(Recorded data)
== Segment start ==

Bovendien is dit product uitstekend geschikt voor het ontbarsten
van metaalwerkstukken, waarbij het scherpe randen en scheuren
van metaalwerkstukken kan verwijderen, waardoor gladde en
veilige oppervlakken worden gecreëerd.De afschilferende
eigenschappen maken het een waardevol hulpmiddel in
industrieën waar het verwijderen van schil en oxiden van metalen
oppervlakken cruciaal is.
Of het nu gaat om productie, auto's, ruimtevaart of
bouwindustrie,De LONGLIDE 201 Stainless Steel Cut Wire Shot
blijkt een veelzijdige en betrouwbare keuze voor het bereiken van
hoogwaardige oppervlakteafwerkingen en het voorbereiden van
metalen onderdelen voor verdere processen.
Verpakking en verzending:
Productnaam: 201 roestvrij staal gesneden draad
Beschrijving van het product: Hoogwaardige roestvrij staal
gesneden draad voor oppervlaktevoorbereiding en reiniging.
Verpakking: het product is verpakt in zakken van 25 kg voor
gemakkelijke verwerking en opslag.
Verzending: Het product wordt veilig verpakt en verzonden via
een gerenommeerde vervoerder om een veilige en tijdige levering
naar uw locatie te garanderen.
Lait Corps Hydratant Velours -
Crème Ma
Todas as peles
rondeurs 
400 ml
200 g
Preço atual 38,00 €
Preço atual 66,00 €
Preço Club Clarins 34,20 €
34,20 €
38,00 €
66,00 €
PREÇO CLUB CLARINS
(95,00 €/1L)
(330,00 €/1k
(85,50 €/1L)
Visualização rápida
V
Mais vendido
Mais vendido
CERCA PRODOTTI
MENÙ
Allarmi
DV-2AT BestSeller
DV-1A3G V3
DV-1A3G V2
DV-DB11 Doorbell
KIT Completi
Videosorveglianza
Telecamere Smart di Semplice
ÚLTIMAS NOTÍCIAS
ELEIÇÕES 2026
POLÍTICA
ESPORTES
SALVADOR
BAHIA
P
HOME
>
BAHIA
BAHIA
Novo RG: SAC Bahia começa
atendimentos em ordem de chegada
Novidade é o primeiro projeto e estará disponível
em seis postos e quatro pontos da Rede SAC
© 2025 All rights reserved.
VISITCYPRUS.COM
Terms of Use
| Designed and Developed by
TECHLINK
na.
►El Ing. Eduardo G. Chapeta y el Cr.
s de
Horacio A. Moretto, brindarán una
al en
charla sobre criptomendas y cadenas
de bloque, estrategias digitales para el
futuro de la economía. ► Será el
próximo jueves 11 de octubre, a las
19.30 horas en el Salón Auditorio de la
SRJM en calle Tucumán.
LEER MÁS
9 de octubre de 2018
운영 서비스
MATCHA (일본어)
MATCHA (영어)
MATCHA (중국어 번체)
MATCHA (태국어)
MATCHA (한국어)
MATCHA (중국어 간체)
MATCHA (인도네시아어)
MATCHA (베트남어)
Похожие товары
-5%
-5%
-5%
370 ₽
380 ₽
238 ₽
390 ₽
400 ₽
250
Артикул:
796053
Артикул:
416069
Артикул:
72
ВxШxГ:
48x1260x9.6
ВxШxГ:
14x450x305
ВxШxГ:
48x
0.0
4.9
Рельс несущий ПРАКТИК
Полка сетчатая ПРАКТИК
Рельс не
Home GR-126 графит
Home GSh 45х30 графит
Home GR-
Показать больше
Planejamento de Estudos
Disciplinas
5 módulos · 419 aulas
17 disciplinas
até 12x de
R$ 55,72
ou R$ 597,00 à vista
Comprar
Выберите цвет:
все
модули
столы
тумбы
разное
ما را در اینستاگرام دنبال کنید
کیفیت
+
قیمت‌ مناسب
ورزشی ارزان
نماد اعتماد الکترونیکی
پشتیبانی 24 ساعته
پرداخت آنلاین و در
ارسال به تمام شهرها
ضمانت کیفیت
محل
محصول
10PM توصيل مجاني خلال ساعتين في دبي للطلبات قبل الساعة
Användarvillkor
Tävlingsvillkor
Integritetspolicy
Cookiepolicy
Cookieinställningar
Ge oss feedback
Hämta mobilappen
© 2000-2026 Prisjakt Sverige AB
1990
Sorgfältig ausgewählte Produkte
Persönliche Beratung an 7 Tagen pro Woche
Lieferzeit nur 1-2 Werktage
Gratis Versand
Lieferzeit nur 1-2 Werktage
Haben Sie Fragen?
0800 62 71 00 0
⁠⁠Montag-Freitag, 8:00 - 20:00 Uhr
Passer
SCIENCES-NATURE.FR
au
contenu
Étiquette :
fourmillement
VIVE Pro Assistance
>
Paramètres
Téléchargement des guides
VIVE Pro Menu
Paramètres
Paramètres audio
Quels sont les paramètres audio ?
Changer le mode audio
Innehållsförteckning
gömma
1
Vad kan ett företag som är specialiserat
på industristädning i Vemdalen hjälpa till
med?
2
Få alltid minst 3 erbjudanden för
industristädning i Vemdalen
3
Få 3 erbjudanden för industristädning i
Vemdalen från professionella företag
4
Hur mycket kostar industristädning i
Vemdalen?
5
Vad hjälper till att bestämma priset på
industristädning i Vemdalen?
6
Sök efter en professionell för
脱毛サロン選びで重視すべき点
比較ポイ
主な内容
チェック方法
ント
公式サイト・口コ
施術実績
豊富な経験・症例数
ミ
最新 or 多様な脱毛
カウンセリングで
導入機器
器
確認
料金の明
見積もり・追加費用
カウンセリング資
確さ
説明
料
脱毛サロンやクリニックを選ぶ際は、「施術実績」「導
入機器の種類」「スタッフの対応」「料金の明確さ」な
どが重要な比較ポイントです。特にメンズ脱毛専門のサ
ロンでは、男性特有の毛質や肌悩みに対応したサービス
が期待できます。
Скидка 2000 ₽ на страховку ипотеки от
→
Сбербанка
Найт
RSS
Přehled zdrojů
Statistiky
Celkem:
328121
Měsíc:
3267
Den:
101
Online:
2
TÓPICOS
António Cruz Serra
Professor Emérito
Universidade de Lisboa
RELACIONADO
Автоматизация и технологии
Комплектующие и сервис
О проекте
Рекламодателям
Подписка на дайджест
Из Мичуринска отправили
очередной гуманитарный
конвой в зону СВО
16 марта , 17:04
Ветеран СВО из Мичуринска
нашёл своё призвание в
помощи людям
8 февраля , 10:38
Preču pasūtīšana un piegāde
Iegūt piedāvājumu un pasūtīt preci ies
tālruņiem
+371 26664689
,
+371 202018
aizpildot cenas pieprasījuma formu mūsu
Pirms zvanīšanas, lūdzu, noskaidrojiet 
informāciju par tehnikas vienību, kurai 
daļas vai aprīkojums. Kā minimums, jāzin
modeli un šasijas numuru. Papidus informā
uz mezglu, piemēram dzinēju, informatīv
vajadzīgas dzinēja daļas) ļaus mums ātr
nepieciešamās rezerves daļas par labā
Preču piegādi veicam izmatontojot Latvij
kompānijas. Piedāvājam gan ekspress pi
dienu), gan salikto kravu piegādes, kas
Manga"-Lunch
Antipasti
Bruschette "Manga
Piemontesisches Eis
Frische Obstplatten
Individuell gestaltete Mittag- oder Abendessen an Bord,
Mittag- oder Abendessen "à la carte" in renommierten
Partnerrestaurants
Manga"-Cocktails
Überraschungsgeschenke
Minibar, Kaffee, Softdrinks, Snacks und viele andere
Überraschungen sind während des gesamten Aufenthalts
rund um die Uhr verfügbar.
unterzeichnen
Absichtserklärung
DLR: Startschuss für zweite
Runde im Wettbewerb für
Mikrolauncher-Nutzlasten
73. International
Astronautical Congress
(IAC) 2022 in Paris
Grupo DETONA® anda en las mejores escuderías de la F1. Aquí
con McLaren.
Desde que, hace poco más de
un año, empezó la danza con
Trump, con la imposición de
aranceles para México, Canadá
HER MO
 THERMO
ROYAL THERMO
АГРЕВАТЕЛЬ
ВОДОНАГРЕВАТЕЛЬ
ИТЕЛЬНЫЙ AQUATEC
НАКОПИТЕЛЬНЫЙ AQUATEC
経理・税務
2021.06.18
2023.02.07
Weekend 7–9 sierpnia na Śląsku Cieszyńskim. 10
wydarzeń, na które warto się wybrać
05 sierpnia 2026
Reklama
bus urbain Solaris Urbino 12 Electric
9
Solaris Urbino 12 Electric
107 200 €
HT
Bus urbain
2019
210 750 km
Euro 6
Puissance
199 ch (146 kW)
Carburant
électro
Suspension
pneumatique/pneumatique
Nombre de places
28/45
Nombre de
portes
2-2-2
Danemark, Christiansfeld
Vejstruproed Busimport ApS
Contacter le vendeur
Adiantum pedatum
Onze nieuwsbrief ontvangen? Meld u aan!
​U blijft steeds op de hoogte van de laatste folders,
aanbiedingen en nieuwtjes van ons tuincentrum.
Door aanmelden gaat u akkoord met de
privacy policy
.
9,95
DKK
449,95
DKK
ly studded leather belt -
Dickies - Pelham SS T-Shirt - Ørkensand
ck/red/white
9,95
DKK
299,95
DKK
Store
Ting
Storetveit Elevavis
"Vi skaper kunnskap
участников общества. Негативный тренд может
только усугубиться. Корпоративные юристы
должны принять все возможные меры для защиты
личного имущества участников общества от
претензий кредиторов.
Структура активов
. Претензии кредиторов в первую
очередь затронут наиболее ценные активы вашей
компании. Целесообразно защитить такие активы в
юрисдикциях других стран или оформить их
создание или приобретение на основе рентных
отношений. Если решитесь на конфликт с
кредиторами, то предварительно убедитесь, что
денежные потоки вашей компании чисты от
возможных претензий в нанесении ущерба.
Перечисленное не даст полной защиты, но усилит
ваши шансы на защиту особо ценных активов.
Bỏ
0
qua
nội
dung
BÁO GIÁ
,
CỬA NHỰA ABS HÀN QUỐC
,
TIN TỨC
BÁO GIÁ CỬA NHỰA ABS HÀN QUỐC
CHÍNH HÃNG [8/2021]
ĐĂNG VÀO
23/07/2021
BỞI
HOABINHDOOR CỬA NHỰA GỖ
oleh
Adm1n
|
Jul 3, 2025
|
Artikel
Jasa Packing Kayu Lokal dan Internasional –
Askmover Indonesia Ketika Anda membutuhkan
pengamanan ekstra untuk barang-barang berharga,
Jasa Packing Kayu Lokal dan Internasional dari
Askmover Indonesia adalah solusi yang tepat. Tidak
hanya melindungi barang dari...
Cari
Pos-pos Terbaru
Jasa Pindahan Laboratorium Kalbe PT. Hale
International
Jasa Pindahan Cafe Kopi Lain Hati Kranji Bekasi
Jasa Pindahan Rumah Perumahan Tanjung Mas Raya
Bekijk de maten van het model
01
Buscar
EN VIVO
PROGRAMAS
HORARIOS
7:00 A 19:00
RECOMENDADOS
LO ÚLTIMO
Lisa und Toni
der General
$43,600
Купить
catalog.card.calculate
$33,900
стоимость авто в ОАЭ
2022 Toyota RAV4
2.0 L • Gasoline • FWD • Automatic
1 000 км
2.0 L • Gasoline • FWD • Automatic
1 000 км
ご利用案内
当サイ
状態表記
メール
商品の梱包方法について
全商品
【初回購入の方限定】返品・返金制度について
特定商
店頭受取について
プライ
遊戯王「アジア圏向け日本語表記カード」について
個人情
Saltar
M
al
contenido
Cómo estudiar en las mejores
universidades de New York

== Segment end ==

**Work to complete**
Filter the entries above down to the lines that contain the word "активов".

**Reply to the task**
Структура активов
ваши шансы на защиту особо ценных активов.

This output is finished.